Cartan coherent configurations

TL;DR

This paper proves that Cartan schemes of simple Lie type groups are 2-separable and have base number 2, enabling efficient recognition algorithms based on their intersection numbers.

Contribution

It establishes 2-separability and base number 2 for Cartan schemes of simple Lie type groups, and introduces a new criterion for 2-separability in homogeneous coherent configurations.

Findings

Cartan schemes of simple Lie type are 2-separable.

The base number of these schemes is 2.

A polynomial-time recognition algorithm is developed for large rank and field size.

Abstract

The Cartan scheme $\cal X$ of a finite group $G$ with a $(B,N)$-pair is defined to be the coherent configuration associated with the action of $G$ on the right cosets of the Cartan subgroup $B\cap N$ by the right multiplications.

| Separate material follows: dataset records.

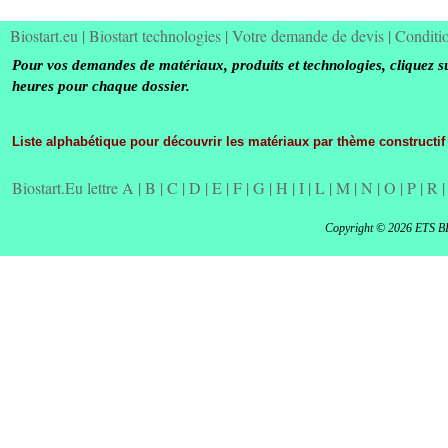
Biostart.eu
|
Biostart technologies
|
Votre demande de devis
|
Conditi
Pour vos demandes de matériaux, produits et technologies, cliquez s
heures pour chaque dossier.
Liste alphabétique pour découvrir les matériaux par thème constructif
Biostart.Eu lettre A
|
B
|
C
|
D
|
E
|
F
|
G
|
H
|
I
|
L
|
M
|
N
|
O
|
P
|
R
Copyright © 2026 ETS B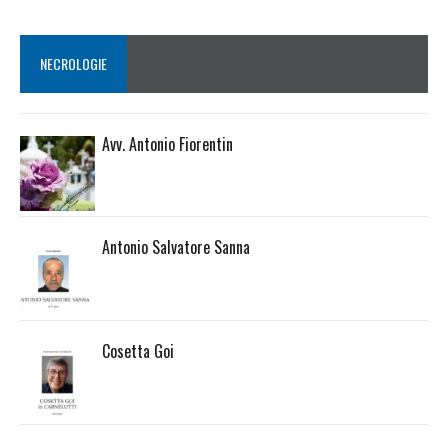
NECROLOGIE
Avv. Antonio Fiorentin
Antonio Salvatore Sanna
Cosetta Goi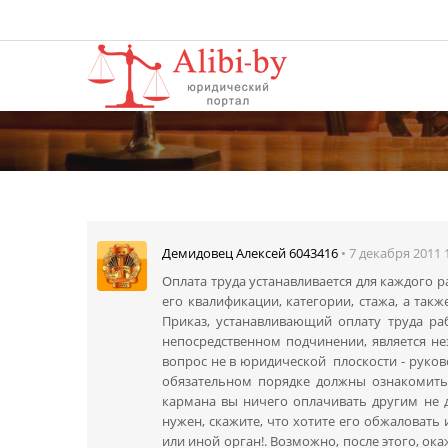
• 7 декабря 2011 
Демидовец Алексей 6043416
Оплата труда устанавливается для каждого 
его квалификации, категории, стажа, а та
Приказ, устанавливающий оплату труда ра
непосредственном подчинении, является не
вопрос не в юридической плоскости - руково
обязательном порядке должны ознакомить 
кармана вы ничего оплачивать другим не д
нужен, скажите, что хотите его обжаловать 
или иной орган!. Возможно, после этого, ока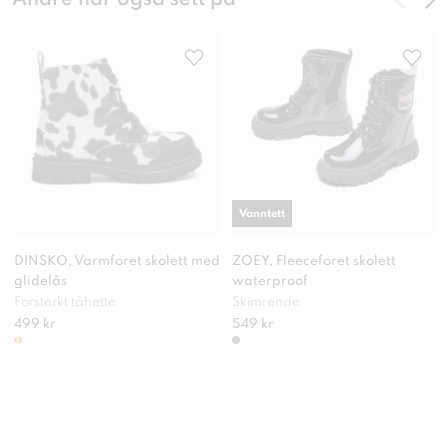
Vanntett
DINSKO, Varmforet skolett med
ZOEY, Fleeceforet skolett
glidelås
waterproof
Forsterkt tåhette
Skimrende
499 kr
549 kr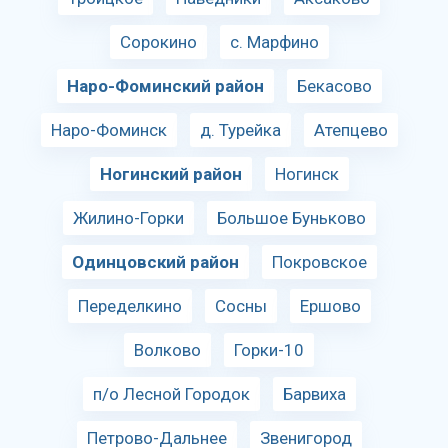
Сорокино
с. Марфино
Наро-Фоминский район
Бекасово
Наро-Фоминск
д. Турейка
Атепцево
Ногинский район
Ногинск
Жилино-Горки
Большое Буньково
Одинцовский район
Покровское
Переделкино
Сосны
Ершово
Волково
Горки-10
п/о Лесной Городок
Барвиха
Петрово-Дальнее
Звенигород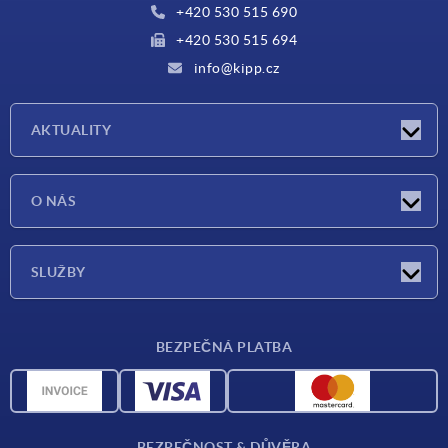
+420 530 515 690
+420 530 515 694
info@kipp.cz
AKTUALITY
Aktuality
O NÁS
Veletrhy
O nás
SLUŽBY
Dodací podmínky
BEZPEČNÁ PLATBA
Přehled materiálů
CAD data
Kontakt
BEZPEČNOST & DŮVĚRA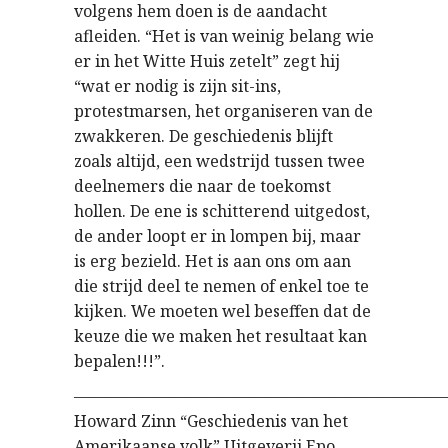
volgens hem doen is de aandacht
afleiden. “Het is van weinig belang wie
er in het Witte Huis zetelt” zegt hij
“wat er nodig is zijn sit-ins,
protestmarsen, het organiseren van de
zwakkeren. De geschiedenis blijft
zoals altijd, een wedstrijd tussen twee
deelnemers die naar de toekomst
hollen. De ene is schitterend uitgedost,
de ander loopt er in lompen bij, maar
is erg bezield. Het is aan ons om aan
die strijd deel te nemen of enkel toe te
kijken. We moeten wel beseffen dat de
keuze die we maken het resultaat kan
bepalen!!!”.
———————————————————————
Howard Zinn “Geschiedenis van het
Amerikaanse volk” Uitgeverij Epo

It is proved that if $G$ is a simple group of Lie type, then asymptotically, the coherent configuration $\cal X$ is 2-separable, i.e., the array of 2-dimensional intersection numbers determines $\cal X$ up to isomorphism. It is also proved that in this case, the base number of $\cal X$ equals 2. This enables us to construct a polynomial-time algorithm for recognizing the Cartan schemes when the rank of $G$ and order of the underlying field are sufficiently large. One of the key points in the proof of the main results is a new sufficient condition for an arbitrary homogeneous coherent configuration to be 2-separable.